Using only weighings with one coin on each side, one can prove that the ordering can be determined with seven weighings:
Weigh coins $A$ versus $B$, then $C$ versus $D$, and then the heavier in each pair against each other. We can re-label the heaviest found as $D$, its original partner as $C$, and the loser of the "weigh-off" as $B$. These three weighings have led knowledge that $D>B>A$ and $D>C$.
Next weigh the coin $E$ (which has thus far not been touched) against $B$,
and then against $D$ if $E>B$, or against $A$ if $E<B$. These fourth and fifth weighings tell you the exact order of $D, E, B$ and $A$. For example, you might find that $D>B>A>E$. It does not matter which of the possibilities you find; the important facts are that you know the order and that the second lightest and the lightest are not $D$.
For the sixth weighing, weigh coin $C$ against the second lightest of the other coins. In our example, we would weigh $C$ versus $A$. Then the only doubt left is the relative weight of $C$ and just one other coin. In our example, if $C>A$ then we can complete the full ordering by weighing $C$ versus $B$ because we already know that $D>C$.
Thus the seventh weighing determines the complete order.
The way to figure this out was:
Without loss of generality, one can assume that the first weighing tells you that coin $B$ is heavier than coin $A$ (written as $B>A$). Then there are only two classes of choices of next weighings:
(1) Weigh coin $C$ against coin $A$ (or any equivalent weighing against an already-weighed coin): Here, a possible result is $C>A$ which leaves 40 allowed orders. Since each weighing provides only one bit of information, discerning among $40$ orders requires at least six weighings, for a total of eight.
(2) Weigh coin $C$ against coin $D$ (or any equivalent weighing of two not-yet-weighed coins): Then there are three classs of next weighing choices available.

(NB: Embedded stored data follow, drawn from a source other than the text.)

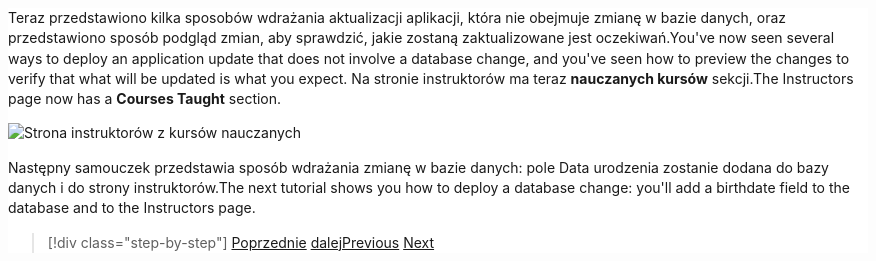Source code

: <span data-ttu-id="00059-240">Teraz przedstawiono kilka sposobów wdrażania aktualizacji aplikacji, która nie obejmuje zmianę w bazie danych, oraz przedstawiono sposób podgląd zmian, aby sprawdzić, jakie zostaną zaktualizowane jest oczekiwań.</span><span class="sxs-lookup"><span data-stu-id="00059-240">You've now seen several ways to deploy an application update that does not involve a database change, and you've seen how to preview the changes to verify that what will be updated is what you expect.</span></span> <span data-ttu-id="00059-241">Na stronie instruktorów ma teraz **nauczanych kursów** sekcji.</span><span class="sxs-lookup"><span data-stu-id="00059-241">The Instructors page now has a **Courses Taught** section.</span></span>

![Strona instruktorów z kursów nauczanych](deploying-a-code-update/_static/image16.png)

<span data-ttu-id="00059-243">Następny samouczek przedstawia sposób wdrażania zmianę w bazie danych: pole Data urodzenia zostanie dodana do bazy danych i do strony instruktorów.</span><span class="sxs-lookup"><span data-stu-id="00059-243">The next tutorial shows you how to deploy a database change: you'll add a birthdate field to the database and to the Instructors page.</span></span>

>[!div class="step-by-step"]
<span data-ttu-id="00059-244">[Poprzednie](deploying-to-production.md)
[dalej](deploying-a-database-update.md)</span><span class="sxs-lookup"><span data-stu-id="00059-244">[Previous](deploying-to-production.md)
[Next](deploying-a-database-update.md)</span></span>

(2a) If the third weighing is $E$ versus $D$ (or any of the already-weighed coins) then one possibility says that $E<D$, which leaves $20$ allowed orders, requiring at least $5$ further weighings, for a total of eight.
(2b) If the third weighing is $D$ versus $A$ (or equivalently $B$ versus $C$) then the answer $D>A$ leaves $25$ possible orderings (slotting $E$ into any of $5$ positions, with the first four ordered $DCBA, DBCA, DBAC, BDAC$ or $BDCA$)
which again requires at least $5$ further weighings, for a total of at least eight.
(2c) If the third weighing is $D$ versus $B$ (or equivalently $A$ versus $C$)
then the answer must be equivalent to $D>B$. So $D>B>A$ and you can slot $C$ into any of three positions (but not into $C>D$) and then $E$ into any of $5$ positions. With $15$ allowed possibilities, it might still be possible to discern the ordering in only four more weighings.
So assume we have (in three weighings) $D>B>A$ and $D>C$. The next weighing needs to involve coin $E$ because if we weigh $C$ against $B$ or $A$ there will be some chance of leaving two remaining positions possible for $C$, thus two times five remaining allowed orderings, which cannot be disambiguated in only three further weighings.
3a) Say the next choice (the 4th weighing) is to weigh $E$ versus $B$ (this is the obvious one to try because $D>B>A$). Then if we find $E<B$ we will end up knowing that $D>B>E>A$ or $D>B>A>E$. We spend our fifth weighing on $A$ versus $E$ to fully order those four. Since we know $D>C$ we can now find where $C$ belongs in only two more weighings (starting from weighing $C$ against the second lightest of the others), for a total of seven weighings.
Similarly, if we find $E>B$ we will end up knowing that $D>E>B>A$ or $E>D>B>A$.
We spend our fifth weighing on $D$ versus $E$ to fully order those four. And again we can properly place $$ in two more wiehings, for a total of seven.
(3b) If the fourth weighing were to be $E$ versus $A$ or $E$ versus $D$, then we would require eight weighings in the end.